The US Embassy in Zimbabwe urged American citizens to "shelter in place" early Wednesday as troops were seen in the streets of the capital amid rising political turmoil surrounding the country's 93-year-old president, Robert Mugabe.
The message from the embassy in Harare cited "ongoing political uncertainty through the night" and added the embassy would be closed to the public on Wednesday. The British embassy issued a similar warning, citing "reports of unusual military activity."
Shortly after the embassy statements, Zimbabwe's army sought to reassure the country that "this is not a military takeover" and that while Mugabe was safe and sound, the military was targeting "criminals around him" who have sent the nation spinning into economic despair.
The army took control of the state Zimbabwe Broadcasting Corporation late Tuesday and an army spokesman made the statement on air early Wednesday.
"As soon as we have accomplished our mission, we expect that the situation will return to normalcy," the army spokesman said, calling on churches to pray for the country.
It was not clear where Mugabe and his wife were early Wednesday. "Their security is guaranteed," the army statement said.
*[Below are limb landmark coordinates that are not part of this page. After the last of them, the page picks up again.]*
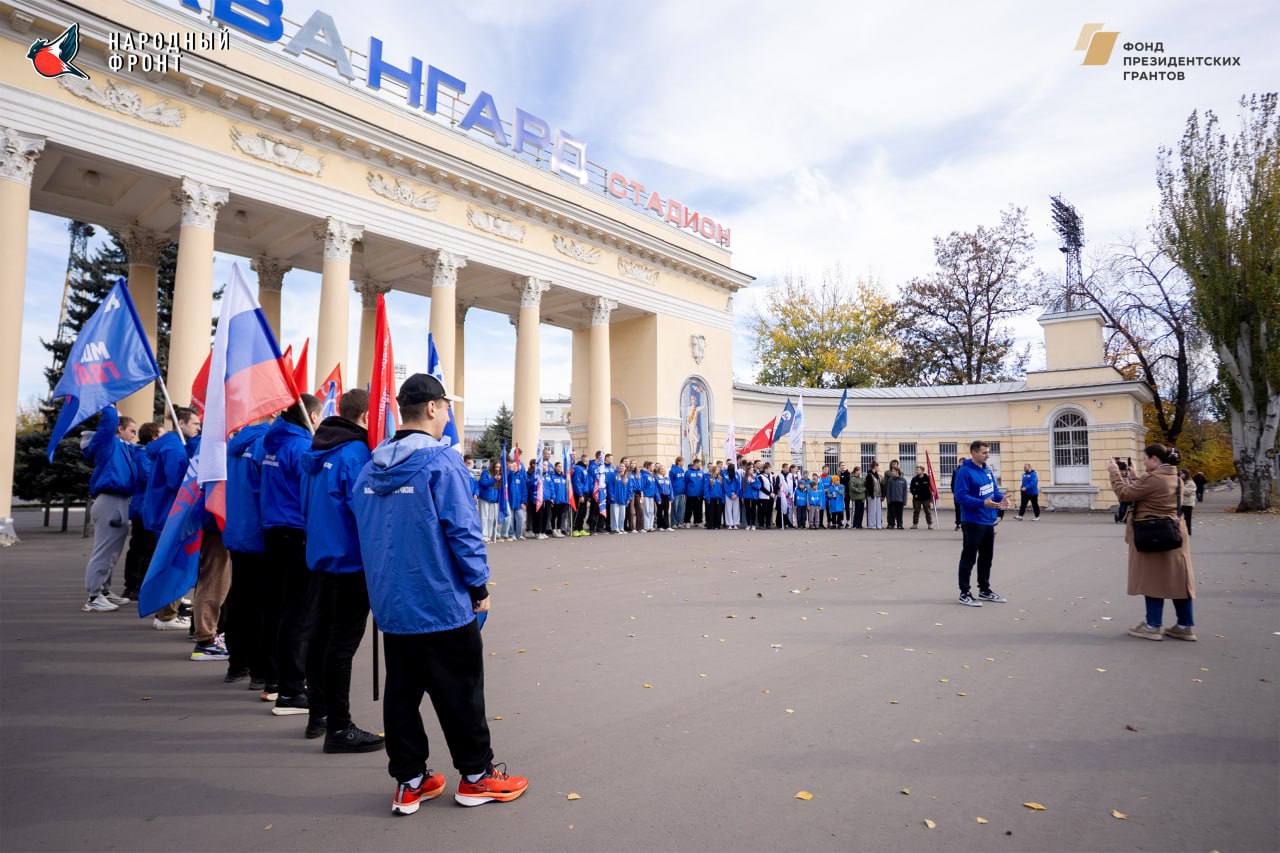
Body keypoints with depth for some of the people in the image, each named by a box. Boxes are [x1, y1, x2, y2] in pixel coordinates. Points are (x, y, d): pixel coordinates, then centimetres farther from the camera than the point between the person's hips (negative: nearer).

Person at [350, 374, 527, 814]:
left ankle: (409, 782, 26)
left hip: (390, 603, 7)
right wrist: (479, 586, -7)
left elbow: (367, 533, 13)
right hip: (441, 603, -7)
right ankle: (476, 776, 22)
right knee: (460, 694, 8)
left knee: (401, 691, 15)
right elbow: (463, 530, -18)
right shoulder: (440, 461, -16)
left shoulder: (371, 468, 6)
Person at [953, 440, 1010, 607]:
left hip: (989, 521, 9)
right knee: (969, 558, -1)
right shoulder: (964, 471, -18)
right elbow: (961, 496, -22)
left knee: (987, 557, 18)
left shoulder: (988, 469, 8)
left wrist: (1001, 497, -5)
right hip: (973, 522, -9)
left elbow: (994, 489, 17)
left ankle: (985, 590, 30)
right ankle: (964, 593, 7)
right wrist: (983, 503, -30)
The president reportedly attended a weekly Cabinet meeting Tuesday.
On Monday, army commander Constantino Chiwenga issued an unprecedented statement saying purges against senior ruling ZANU-PF party officials, many of whom like Mnangagwa fought for liberation, should end "forthwith."
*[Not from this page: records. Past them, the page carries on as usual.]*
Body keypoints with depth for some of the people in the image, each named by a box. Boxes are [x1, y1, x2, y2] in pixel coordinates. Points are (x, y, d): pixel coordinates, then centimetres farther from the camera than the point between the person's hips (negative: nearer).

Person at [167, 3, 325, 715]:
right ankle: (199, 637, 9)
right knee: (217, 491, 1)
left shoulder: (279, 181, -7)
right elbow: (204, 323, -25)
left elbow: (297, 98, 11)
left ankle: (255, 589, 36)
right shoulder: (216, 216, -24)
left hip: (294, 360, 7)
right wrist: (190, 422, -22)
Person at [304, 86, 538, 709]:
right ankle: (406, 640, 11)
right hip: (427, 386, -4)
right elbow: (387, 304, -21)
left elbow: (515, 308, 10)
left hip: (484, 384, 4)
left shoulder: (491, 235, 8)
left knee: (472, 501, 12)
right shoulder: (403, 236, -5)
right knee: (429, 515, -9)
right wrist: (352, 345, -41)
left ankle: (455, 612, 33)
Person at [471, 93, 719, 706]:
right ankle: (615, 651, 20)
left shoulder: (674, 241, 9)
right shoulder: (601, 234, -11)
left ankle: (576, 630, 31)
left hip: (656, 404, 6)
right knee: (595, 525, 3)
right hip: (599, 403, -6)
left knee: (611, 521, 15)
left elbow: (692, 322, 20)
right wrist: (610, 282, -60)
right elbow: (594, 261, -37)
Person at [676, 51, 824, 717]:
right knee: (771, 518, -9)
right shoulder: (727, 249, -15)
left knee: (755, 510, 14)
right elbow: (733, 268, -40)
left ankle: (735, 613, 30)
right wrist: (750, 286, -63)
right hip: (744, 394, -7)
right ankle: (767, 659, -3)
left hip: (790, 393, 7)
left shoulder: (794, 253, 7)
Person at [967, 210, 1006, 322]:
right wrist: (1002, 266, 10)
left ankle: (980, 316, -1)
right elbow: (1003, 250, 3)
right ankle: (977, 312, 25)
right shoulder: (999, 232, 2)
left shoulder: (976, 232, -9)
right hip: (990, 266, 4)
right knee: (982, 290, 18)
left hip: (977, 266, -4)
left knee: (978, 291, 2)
On Tuesday night the ruling party issued a statement accusing the army commander of "treasonable conduct," saying his comments were "clearly calculated to disturb national peace and stability" and were "meant to incite insurrection."
Frustration has been growing in once-prosperous Zimbabwe as the economy collapses under Mugabe. The country was shaken last year by the biggest anti-government protests in a decade, and a once-loyal war veterans association turned on the president, calling him "dictatorial" and blaming him for the economic crisis.